Aber auch für uns ist die mehrfache Krise von Sozialpolitik und Sozialstaat eine ernst zu nehmende Herausforderung. Kritisch und durchaus auch selbstkritisch wollen wir uns dieser Diskussion stellen. Der Zukunftskongress im September 2006 war schon ein erster Höhepunkt dieser notwendigen Diskussion, und er zeigte, wie wichtig und lebendig diese Debatte bei uns Grünen ist. Das Spektrum der sozialpolitischen Themen beim Zukunftskongress war außerordentlich breit, aber es gab auch einen eindeutigen Schwerpunkt. Mit der Debatte über ein bedingungsloses Grundeinkommen für alle kam ein alter grüner Diskussionsansatz wieder zum Vorschein, von dem wir uns programmatisch 1997 und dann erneut im Grundsatzprogramm 2002 verabschiedet hatten. Öffentlich hat die Idee des bedingungslosen Grundeinkommens gegenwärtig eine wachsende Resonanz, nicht nur im grünen Umfeld. Mit Dieter Althaus hat sich sogar ein ostdeutscher CDU-Ministerpräsident solche Überlegungen zu eigen gemacht. Es gibt aber auch erhebliche Einwände gegen diese Richtung, auch diese von verschiedenen Seiten des politischen Spektrums.

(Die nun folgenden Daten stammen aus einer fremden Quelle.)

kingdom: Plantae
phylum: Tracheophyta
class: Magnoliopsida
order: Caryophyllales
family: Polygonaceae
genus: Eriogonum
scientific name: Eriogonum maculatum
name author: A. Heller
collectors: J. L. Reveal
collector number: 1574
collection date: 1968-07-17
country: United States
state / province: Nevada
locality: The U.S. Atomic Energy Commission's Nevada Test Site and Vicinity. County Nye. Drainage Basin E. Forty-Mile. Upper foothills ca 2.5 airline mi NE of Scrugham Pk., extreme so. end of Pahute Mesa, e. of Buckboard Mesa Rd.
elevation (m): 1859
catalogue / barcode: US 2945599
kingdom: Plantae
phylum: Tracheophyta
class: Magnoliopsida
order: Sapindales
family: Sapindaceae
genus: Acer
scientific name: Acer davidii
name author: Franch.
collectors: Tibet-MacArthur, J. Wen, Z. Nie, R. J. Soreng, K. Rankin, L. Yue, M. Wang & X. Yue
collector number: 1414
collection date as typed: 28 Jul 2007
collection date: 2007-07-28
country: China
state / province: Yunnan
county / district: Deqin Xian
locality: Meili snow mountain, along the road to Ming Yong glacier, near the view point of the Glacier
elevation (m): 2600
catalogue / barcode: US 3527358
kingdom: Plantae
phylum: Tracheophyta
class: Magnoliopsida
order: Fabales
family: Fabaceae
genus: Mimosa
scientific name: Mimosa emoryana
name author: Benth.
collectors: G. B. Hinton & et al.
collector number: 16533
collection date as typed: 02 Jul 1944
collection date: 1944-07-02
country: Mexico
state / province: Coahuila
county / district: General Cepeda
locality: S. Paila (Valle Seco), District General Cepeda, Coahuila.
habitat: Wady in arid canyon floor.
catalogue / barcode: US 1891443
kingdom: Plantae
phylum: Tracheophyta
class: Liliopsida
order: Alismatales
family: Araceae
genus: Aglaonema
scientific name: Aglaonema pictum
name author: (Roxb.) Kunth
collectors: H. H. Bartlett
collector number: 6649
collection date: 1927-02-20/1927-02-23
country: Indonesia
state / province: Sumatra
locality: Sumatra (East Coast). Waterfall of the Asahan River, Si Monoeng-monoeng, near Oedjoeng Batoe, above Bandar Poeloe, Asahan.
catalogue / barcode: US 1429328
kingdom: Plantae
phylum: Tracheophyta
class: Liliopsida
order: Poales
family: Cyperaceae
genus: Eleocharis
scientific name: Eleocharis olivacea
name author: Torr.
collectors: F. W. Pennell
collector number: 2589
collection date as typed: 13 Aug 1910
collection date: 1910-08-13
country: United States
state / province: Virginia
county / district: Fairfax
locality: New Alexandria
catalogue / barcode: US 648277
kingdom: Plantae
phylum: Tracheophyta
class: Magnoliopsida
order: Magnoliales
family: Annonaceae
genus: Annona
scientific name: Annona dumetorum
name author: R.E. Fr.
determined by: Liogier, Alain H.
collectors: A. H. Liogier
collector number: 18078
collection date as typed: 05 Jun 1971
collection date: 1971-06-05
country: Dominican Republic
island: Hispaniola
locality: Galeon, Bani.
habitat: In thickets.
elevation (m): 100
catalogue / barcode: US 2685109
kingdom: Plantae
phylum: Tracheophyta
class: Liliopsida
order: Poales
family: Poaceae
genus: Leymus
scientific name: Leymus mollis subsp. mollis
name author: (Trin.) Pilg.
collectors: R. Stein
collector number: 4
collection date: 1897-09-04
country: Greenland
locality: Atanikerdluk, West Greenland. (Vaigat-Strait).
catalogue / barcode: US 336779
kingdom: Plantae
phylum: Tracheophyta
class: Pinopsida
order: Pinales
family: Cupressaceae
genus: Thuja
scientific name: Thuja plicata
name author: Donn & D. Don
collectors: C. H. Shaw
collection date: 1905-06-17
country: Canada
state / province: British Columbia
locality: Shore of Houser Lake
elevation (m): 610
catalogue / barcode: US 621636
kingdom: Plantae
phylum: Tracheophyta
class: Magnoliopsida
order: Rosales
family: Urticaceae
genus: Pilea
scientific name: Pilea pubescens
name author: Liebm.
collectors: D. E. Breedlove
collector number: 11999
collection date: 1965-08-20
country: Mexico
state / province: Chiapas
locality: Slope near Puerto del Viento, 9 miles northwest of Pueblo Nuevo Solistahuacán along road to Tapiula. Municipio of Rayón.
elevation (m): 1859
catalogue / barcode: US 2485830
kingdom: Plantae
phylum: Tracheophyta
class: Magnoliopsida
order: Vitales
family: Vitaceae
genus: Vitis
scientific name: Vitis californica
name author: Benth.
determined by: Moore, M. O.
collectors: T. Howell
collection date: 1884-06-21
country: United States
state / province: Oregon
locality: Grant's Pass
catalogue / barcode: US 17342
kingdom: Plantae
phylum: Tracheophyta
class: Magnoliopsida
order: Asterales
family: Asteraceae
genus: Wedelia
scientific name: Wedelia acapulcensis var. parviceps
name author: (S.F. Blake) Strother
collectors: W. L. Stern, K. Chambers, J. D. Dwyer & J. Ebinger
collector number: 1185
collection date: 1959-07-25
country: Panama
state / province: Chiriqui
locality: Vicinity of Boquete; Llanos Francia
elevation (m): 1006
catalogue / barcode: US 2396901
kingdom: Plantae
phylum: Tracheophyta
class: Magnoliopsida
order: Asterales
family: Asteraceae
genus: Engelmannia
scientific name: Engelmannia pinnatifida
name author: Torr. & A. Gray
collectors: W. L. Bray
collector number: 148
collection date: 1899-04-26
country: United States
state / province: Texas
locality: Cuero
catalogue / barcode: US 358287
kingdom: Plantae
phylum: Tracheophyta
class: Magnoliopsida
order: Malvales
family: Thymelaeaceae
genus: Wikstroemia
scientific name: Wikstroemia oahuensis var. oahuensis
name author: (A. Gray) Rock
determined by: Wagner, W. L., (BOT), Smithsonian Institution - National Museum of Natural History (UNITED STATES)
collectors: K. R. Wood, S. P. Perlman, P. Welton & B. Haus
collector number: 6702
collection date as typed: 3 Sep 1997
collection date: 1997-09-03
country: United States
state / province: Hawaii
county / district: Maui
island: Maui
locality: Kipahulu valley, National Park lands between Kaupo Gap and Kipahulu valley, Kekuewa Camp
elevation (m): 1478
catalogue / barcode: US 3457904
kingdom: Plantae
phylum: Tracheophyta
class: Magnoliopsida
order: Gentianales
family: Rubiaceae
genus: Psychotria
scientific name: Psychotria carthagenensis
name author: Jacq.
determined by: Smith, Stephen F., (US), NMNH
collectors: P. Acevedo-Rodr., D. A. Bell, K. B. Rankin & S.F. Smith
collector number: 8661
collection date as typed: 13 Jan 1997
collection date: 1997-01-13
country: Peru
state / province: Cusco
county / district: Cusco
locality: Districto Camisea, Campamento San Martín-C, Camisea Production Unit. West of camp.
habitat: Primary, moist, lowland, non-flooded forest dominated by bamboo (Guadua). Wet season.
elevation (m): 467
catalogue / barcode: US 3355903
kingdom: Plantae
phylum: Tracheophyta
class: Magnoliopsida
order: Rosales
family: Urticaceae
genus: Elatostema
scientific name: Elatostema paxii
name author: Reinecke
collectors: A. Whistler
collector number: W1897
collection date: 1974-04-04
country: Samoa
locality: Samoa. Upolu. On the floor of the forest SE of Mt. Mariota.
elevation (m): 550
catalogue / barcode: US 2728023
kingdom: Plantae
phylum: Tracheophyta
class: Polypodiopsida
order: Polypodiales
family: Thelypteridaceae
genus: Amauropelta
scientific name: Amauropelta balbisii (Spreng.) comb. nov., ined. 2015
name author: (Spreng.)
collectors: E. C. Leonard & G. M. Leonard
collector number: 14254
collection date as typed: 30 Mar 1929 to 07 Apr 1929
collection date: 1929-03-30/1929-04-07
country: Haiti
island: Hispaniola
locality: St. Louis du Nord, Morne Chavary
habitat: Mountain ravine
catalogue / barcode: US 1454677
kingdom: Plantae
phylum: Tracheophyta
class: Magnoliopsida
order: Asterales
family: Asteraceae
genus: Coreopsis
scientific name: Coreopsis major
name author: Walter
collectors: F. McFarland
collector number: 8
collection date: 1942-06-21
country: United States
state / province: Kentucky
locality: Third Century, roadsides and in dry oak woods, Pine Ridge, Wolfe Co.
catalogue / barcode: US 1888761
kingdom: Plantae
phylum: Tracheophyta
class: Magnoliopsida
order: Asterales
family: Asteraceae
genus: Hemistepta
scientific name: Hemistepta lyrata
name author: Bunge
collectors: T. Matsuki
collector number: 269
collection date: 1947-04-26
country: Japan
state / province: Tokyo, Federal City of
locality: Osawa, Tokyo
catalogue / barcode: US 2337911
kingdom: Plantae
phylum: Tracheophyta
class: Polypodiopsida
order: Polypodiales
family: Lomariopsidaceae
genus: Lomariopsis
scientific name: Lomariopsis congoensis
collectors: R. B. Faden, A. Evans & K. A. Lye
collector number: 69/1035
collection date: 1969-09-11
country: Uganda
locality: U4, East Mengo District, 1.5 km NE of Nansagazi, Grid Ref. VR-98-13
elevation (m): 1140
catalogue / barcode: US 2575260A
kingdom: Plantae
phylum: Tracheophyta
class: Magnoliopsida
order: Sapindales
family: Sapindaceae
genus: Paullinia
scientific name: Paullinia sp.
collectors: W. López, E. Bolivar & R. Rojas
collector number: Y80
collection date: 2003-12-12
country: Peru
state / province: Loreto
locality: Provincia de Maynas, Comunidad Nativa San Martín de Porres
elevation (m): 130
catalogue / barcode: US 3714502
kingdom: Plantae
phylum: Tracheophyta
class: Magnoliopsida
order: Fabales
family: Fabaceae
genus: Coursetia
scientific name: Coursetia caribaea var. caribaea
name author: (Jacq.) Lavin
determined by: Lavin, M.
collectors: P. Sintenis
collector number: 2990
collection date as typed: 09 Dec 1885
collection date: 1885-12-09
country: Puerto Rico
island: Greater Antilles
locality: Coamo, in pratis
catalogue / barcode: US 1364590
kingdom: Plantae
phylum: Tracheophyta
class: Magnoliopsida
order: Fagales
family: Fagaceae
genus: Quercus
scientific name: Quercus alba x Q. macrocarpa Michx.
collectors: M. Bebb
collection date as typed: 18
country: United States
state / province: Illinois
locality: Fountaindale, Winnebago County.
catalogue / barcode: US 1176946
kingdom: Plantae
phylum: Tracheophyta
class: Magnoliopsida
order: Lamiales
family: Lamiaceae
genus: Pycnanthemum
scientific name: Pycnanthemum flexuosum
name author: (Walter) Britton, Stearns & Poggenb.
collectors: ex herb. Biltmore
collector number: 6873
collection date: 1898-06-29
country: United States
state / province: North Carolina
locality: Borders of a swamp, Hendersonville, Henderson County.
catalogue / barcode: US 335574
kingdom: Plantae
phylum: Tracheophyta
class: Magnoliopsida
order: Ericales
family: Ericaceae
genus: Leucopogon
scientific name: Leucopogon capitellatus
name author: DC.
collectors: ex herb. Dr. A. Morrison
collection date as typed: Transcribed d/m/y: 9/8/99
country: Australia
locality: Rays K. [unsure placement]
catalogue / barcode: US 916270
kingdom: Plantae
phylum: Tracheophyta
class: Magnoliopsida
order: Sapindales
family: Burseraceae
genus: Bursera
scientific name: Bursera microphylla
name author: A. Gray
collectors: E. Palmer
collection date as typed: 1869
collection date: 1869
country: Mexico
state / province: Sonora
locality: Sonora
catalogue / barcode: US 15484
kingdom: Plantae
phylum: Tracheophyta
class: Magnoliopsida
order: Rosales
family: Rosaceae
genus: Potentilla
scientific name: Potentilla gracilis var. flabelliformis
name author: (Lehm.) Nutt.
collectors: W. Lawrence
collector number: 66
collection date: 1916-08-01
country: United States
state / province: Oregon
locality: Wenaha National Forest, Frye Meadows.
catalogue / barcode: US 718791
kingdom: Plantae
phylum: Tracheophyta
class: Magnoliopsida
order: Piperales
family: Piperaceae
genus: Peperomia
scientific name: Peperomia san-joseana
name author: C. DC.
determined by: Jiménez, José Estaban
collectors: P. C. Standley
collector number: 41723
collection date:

Wir wollen diese Diskussion aufgreifen und verschiedene Konzepte zur Grundsicherung und zum bedingungslosen Grundeinkommen grundlegend und vorurteilsfrei prüfen, durchrechnen und der kommenden BDK Alternativen zur Abstimmung vorlegen. Nicht weil wir in Grundeinkommenskonzepten ein Allheilmittel sähen. Aber wir wollen prüfen, ob und gegebenenfalls was solche Ansätze zur Lösung der sozialpolitischen Probleme einer postindustriellen, offenen und demokratischen Gesellschaft beitragen können. Gleichzeitig wollen wir diskutieren, wie die Perspektive einer bedarfsorientierten sozialen Grundsicherung weiterentwickelt werden kann, welche Bedeutung der ungehinderte Zugang zu öffentlichen Gütern hat, welche Rolle die Zivilgesellschaft zu spielen hat, wie Geschlechtergerechtigkeit zu gewährleisten ist, wie von der Seite des Steuersystems her der Sozialstaat gesichert werden muss und wie die öffentlichen Haushalte konsolidiert werden können.

Der Bundesvorstand wird daher beauftragt, eine repräsentativ zusammen gesetzte Kommission zur Zukunft der sozialen Sicherung sowie ihrer gerechten und nachhaltigen Finanzierung einzurichten, die für die BDK 2007 abstimmungsfähige Entscheidungsalternativen vorlegen und über das Jahr die entsprechende Diskussion in der Partei breit organisieren (auch mit Hilfe des Internets) und fördern soll.